Ninth Circuit Court of Appeals Rules – Failure to Specifically State “This Communication is From a Debt Collector” is Not FDCPA Violation

Yesterday, the Court of Appeals for the Ninth Circuit reversed a decision from a district court in a bench trial that a collection law firm had violated the Fair Debt Collection Practices Act (FDCPA) by failure to specifically state in a voice message: “This communication is from a debt collector.”

The case is Davis v. Hollins Law, a Professional Corporation, (Ninth Circuit Court of Appeals, Case No 2:12-cv-03107). A copy of the opinion can be found here.

Background

Plaintiff Michael Davis obtained an American Express TrueEarnings Business Card at Costco in 2009.  In order to qualify for a business card, Davis filled in the credit card application with information about his wife’s real estate practice, even though his wife had stopped working in real estate the previous year. He subsequently used the card to purchase a number of personal items at Costco, including groceries, gas, and a 65-inch television. Neither Davis nor his wife ever used the card for business purposes.

Davis failed to pay the balance on the American Express card and his debt was referred to Hollins Law. The firm’s first contact with Davis was on July 23, 2012.  Between July 23, 2012 and September 25, 2012 the law firm and the plaintiff had significant interaction regarding a potential settlement of the account. The interaction included voice messages, telephone conversations, and email exchanges.

Then, on September 25, 2012 an employee of the law firm (Gregory Daulton) left the following voicemail message for Davis:

“Hello, this is a call for Michael Davis from Gregory at Hollins Law. Please call sir, it is important, my number is 866-513-5033. Thank You.”

Dataset items:
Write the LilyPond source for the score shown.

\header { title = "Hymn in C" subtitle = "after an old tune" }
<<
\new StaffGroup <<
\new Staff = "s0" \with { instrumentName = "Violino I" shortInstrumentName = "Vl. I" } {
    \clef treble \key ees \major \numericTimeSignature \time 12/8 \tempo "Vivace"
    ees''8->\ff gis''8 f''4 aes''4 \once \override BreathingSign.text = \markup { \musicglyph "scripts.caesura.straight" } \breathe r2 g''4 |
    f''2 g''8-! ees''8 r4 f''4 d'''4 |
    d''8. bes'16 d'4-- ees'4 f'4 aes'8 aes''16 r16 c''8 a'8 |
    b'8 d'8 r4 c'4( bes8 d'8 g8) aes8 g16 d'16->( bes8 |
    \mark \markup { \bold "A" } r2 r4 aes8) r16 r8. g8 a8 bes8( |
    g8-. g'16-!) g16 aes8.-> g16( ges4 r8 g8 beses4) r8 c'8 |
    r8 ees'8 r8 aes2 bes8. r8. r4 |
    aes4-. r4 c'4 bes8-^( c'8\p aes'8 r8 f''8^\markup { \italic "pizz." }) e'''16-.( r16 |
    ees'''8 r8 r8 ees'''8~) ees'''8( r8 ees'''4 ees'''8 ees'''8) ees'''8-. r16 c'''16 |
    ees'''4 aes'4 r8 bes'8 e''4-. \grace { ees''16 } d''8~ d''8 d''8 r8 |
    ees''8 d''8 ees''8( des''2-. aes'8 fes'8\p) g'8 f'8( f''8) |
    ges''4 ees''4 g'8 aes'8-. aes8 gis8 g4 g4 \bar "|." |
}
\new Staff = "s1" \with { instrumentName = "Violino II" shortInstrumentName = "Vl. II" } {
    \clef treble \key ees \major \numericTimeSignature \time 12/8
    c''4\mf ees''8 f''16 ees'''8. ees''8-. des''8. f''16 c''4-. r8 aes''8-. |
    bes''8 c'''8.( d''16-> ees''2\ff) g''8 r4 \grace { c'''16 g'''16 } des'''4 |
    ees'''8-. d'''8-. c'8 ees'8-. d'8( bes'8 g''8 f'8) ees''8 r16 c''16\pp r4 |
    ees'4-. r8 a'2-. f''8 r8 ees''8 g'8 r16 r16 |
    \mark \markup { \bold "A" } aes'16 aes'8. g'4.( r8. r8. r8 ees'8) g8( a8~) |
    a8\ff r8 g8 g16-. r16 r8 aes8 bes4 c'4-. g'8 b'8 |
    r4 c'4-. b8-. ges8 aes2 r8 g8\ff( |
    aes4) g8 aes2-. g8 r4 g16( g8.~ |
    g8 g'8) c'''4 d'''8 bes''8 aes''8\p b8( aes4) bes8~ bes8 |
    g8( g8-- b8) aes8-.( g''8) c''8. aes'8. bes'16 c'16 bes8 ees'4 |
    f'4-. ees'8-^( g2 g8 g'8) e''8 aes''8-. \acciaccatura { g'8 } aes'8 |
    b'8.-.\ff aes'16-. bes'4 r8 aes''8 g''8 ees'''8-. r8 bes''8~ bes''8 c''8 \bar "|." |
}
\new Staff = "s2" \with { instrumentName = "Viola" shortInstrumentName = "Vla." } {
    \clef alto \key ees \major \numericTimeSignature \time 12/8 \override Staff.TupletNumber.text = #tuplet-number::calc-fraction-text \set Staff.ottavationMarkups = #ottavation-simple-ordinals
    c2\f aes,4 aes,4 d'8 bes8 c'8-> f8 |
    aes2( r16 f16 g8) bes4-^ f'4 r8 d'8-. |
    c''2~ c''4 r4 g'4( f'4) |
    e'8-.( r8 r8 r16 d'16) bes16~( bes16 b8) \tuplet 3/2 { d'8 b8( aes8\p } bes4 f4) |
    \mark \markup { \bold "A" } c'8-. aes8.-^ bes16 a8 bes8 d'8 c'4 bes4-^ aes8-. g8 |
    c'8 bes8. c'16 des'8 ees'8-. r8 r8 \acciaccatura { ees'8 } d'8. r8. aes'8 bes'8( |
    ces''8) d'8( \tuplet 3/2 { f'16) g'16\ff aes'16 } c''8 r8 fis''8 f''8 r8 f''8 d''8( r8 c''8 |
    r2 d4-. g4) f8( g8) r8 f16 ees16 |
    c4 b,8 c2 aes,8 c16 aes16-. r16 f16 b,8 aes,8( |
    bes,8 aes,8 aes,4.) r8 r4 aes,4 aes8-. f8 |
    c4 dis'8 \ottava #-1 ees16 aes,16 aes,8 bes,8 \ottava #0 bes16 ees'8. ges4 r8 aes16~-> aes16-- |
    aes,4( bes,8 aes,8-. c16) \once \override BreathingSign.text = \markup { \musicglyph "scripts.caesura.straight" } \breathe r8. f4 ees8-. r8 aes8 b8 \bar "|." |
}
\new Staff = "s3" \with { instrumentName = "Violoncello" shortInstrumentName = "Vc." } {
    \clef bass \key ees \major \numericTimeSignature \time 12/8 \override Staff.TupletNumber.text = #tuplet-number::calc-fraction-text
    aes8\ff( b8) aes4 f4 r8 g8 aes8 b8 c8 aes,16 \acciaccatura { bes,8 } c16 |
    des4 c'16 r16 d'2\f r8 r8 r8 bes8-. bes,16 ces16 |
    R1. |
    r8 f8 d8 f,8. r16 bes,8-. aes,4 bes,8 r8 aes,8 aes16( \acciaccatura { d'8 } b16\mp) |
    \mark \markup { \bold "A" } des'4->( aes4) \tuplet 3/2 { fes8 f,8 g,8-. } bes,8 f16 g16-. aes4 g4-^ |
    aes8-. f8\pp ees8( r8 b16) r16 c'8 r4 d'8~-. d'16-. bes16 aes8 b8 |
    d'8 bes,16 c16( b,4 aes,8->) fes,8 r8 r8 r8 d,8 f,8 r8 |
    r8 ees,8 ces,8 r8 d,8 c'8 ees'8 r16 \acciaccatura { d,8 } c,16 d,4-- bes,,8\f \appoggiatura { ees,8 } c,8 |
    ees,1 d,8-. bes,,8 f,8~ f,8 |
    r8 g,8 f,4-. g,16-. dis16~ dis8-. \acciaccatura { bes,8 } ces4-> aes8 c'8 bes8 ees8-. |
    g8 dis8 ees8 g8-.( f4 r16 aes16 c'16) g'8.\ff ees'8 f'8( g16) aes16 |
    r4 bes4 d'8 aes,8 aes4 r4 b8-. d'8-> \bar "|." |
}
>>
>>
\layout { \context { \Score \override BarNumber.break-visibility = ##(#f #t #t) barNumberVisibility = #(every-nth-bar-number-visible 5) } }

Exercises:
**1)** In the article on the Ninth Circuit FDCPA ruling, where did Davis get his American Express card?
**2)** Reproduce the article on the Ninth Circuit FDCPA ruling from "Davis failed to" to "and email exchanges.".
**3)** Write the next part of the article on the Ninth Circuit FDCPA ruling, carrying on from the point where it ends.

Results for each task:
**1)** At Costco.

**2)**
Davis failed to pay the balance on the American Express card and his debt was referred to Hollins Law. The firm’s first contact with Davis was on July 23, 2012.  Between July 23, 2012 and September 25, 2012 the law firm and the plaintiff had significant interaction regarding a potential settlement of the account. The interaction included voice messages, telephone conversations, and email exchanges.

**3)**
In the voicemail message, the employee did not state that Hollins Law was a debt collector. However, Davis later admitted in response to a discovery request that, “Upon hearing the voice message, . . . Plaintiff understood that it was from a debt collector by combining the message itself with Plaintiff’s prior knowledge that Defendant was a debt collector.”

After September 25, 2012 (from October 4 to October 12) Davis and the law firm employee exchanged eleven additional emails discussing a potential settlement of the account. By October 12 (the last email in the record), the two parties had still not reached an agreement to settle the debt.

On December 28, 2012, Davis filed suit against Hollins Law, alleging a violation of the FDCPA. In his complaint, Davis stated that Hollins Law was “attempting to collect a debt” on behalf of American Express and that by leaving the September 25th voicemail message, Hollins Law violated the FDCPA by (among other things) “failing to disclose in subsequent communications that the communication was from a debt collector” in violation of § 1692e(11).

The district court held a bench trial on April 15, 2014, and ruled in favor of Davis. The trial court held that the debt at issue was consumer debt because the credit card was “primarily used for household purposes” even though Davis had applied for a business credit card. Therefore, the FDCPA (which applies only to consumer debt) was applicable to communications from Hollins Law to Davis.

Further, the trial court held that because the September 25th voicemail message failed to disclose that “the communication is from a debt collector,” it technically violated § 1692(e)(11), which imposes liability for the “failure to disclose in subsequent communications that the communication is from a debt collector.”

Although the trial court recognized that the violation was “clearly de minimis,” it proceeded to enter judgment in favor of Davis on June 24, 2014. Hollins Law timely appealed the district court’s judgment.

The Court’s Opinion

The appellate court began its analysis with a review of discussion of the standard for reviewing the message in question. The court wrote,

“We first apply an objective standard that takes into account whether Daulton’s voicemail message would be sufficient to disclose to the least sophisticated debtor that the call was on behalf of a debt collector. See Tourgeman, 755 F.3d at 1119. In applying this standard, we presume that the debtor has a basic level of understanding, which does not include “bizarre or idiosyncratic interpretations” of the communication at issue. Evon, 688 F.3d at 1027. We also must avoid taking a hypertechnical approach. See Tourgeman, 755 F.3d at 1119.”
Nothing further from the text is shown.